# I need a home!



## MissSusie (Apr 26, 2009)

Right now I am living in Heliopolis near Salah el Din. I need to move soon. I would like to stay close to the area or move to Maadi. I don't want to spend to much. I need a furnished place (from studio to 2 bedroom). Email me at [email protected]
I would like to move soon but have just returned from my school vacation (I'm a teacher) and I have limited funds until i am being paid regularly.

Thank you,
Susie


----------



## MissSusie (Apr 26, 2009)

*Location Correction*

**correction near Midan Salah el Din



MissSusie said:


> Right now I am living in Heliopolis near Salah el Din. I need to move soon. I would like to stay close to the area or move to Maadi. I don't want to spend to much. I need a furnished place (from studio to 2 bedroom). Email me at [email protected]
> I would like to move soon but have just returned from my school vacation (I'm a teacher) and I have limited funds until i am being paid regularly.
> 
> Thank you,
> Susie


----------



## Shaanz (Aug 12, 2009)

MissSusie said:


> **correction near Midan Salah el Din


Search in the Craigslist if you Google craigslist Egypt i think its the first result on the page. There are some affordable apartments there. Hope this helps. Send me a pm and if you are not sure.
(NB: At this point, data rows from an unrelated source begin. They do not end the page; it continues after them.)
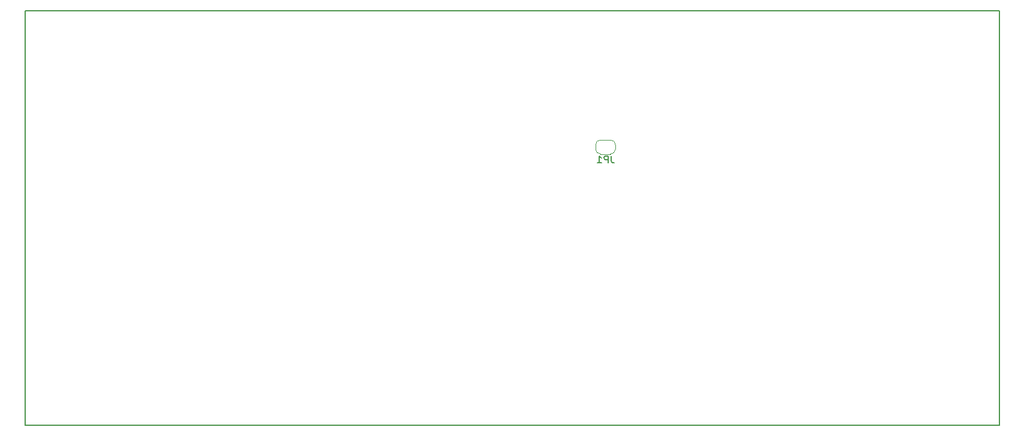
<source format=gbr>
G04 #@! TF.GenerationSoftware,KiCad,Pcbnew,5.1.5-52549c5~84~ubuntu18.04.1*
G04 #@! TF.CreationDate,2020-01-17T22:37:04+01:00*
G04 #@! TF.ProjectId,VFD,5646442e-6b69-4636-9164-5f7063625858,rev?*
G04 #@! TF.SameCoordinates,Original*
G04 #@! TF.FileFunction,Legend,Bot*
G04 #@! TF.FilePolarity,Positive*
%FSLAX46Y46*%
G04 Gerber Fmt 4.6, Leading zero omitted, Abs format (unit mm)*
G04 Created by KiCad (PCBNEW 5.1.5-52549c5~84~ubuntu18.04.1) date 2020-01-17 22:37:04*
%MOMM*%
%LPD*%
G04 APERTURE LIST*
%ADD10C,0.150000*%
%ADD11C,0.120000*%
G04 APERTURE END LIST*
D10*
X173990000Y-93472000D02*
X36322000Y-93472000D01*
X173990000Y-34798000D02*
X173990000Y-93472000D01*
X36322000Y-93472000D02*
X36322000Y-34798000D01*
X36322000Y-34798000D02*
X173990000Y-34798000D01*
D11*
X117664000Y-55102000D02*
X119064000Y-55102000D01*
X119764000Y-54402000D02*
X119764000Y-53802000D01*
X119064000Y-53102000D02*
X117664000Y-53102000D01*
X116964000Y-53802000D02*
X116964000Y-54402000D01*
X116964000Y-54402000D02*
G75*
G03X117664000Y-55102000I700000J0D01*
G01*
X117664000Y-53102000D02*
G75*
G03X116964000Y-53802000I0J-700000D01*
G01*
X119764000Y-53802000D02*
G75*
G03X119064000Y-53102000I-700000J0D01*
G01*
X119064000Y-55102000D02*
G75*
G03X119764000Y-54402000I0J700000D01*
G01*
D10*
X119197333Y-55354380D02*
X119197333Y-56068666D01*
X119244952Y-56211523D01*
X119340190Y-56306761D01*
X119483047Y-56354380D01*
X119578285Y-56354380D01*
X118721142Y-56354380D02*
X118721142Y-55354380D01*
X118340190Y-55354380D01*
X118244952Y-55402000D01*
X118197333Y-55449619D01*
X118149714Y-55544857D01*
X118149714Y-55687714D01*
X118197333Y-55782952D01*
X118244952Y-55830571D01*
X118340190Y-55878190D01*
X118721142Y-55878190D01*
X117197333Y-56354380D02*
X117768761Y-56354380D01*
X117483047Y-56354380D02*
X117483047Y-55354380D01*
X117578285Y-55497238D01*
X117673523Y-55592476D01*
X117768761Y-55640095D01*
M02*

</source>
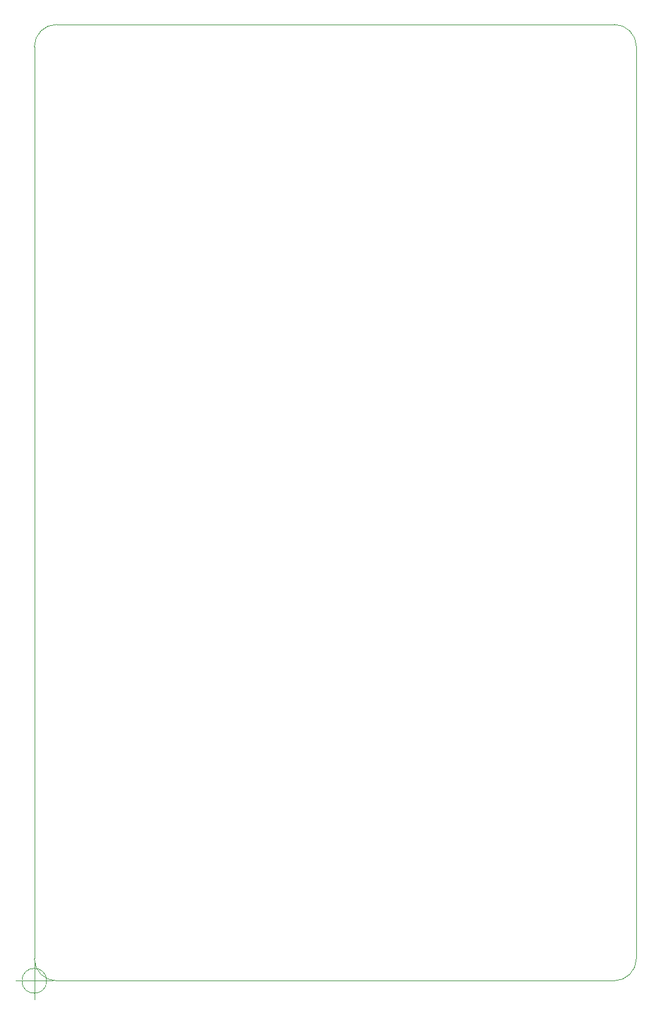
<source format=gbr>
%TF.GenerationSoftware,KiCad,Pcbnew,5.1.8-db9833491~88~ubuntu20.04.1*%
%TF.CreationDate,2021-01-15T13:02:49+00:00*%
%TF.ProjectId,luncheonmeat,6c756e63-6865-46f6-9e6d-6561742e6b69,v0.2.2*%
%TF.SameCoordinates,Original*%
%TF.FileFunction,Profile,NP*%
%FSLAX46Y46*%
G04 Gerber Fmt 4.6, Leading zero omitted, Abs format (unit mm)*
G04 Created by KiCad (PCBNEW 5.1.8-db9833491~88~ubuntu20.04.1) date 2021-01-15 13:02:49*
%MOMM*%
%LPD*%
G01*
G04 APERTURE LIST*
%TA.AperFunction,Profile*%
%ADD10C,0.050000*%
%TD*%
G04 APERTURE END LIST*
D10*
X164000000Y-190000000D02*
G75*
G02*
X161000000Y-193000000I-3000000J0D01*
G01*
X161000000Y-64500000D02*
G75*
G02*
X164000000Y-67500000I0J-3000000D01*
G01*
X86000000Y-193000000D02*
G75*
G02*
X83000000Y-190000000I0J3000000D01*
G01*
X83000000Y-67500000D02*
G75*
G02*
X86000000Y-64500000I3000000J0D01*
G01*
X84666666Y-193000000D02*
G75*
G03*
X84666666Y-193000000I-1666666J0D01*
G01*
X80500000Y-193000000D02*
X85500000Y-193000000D01*
X83000000Y-190500000D02*
X83000000Y-195500000D01*
X161000000Y-193000000D02*
X86000000Y-193000000D01*
X161000000Y-64500000D02*
X86000000Y-64500000D01*
X164000000Y-190000000D02*
X164000000Y-67500000D01*
X83000000Y-67500000D02*
X83000000Y-190000000D01*
M02*

</source>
We are currently searching for another apartment, maybe we could help you to look around.

Good luck


----------



## MensEtManus (Jul 30, 2009)

wow I had no idea that craiglist had a section on Egypt - thank for the info!


----------



## Shaanz (Aug 12, 2009)

MensEtManus said:


> wow I had no idea that craiglist had a section on Egypt - thank for the info!


Your welcome!


----------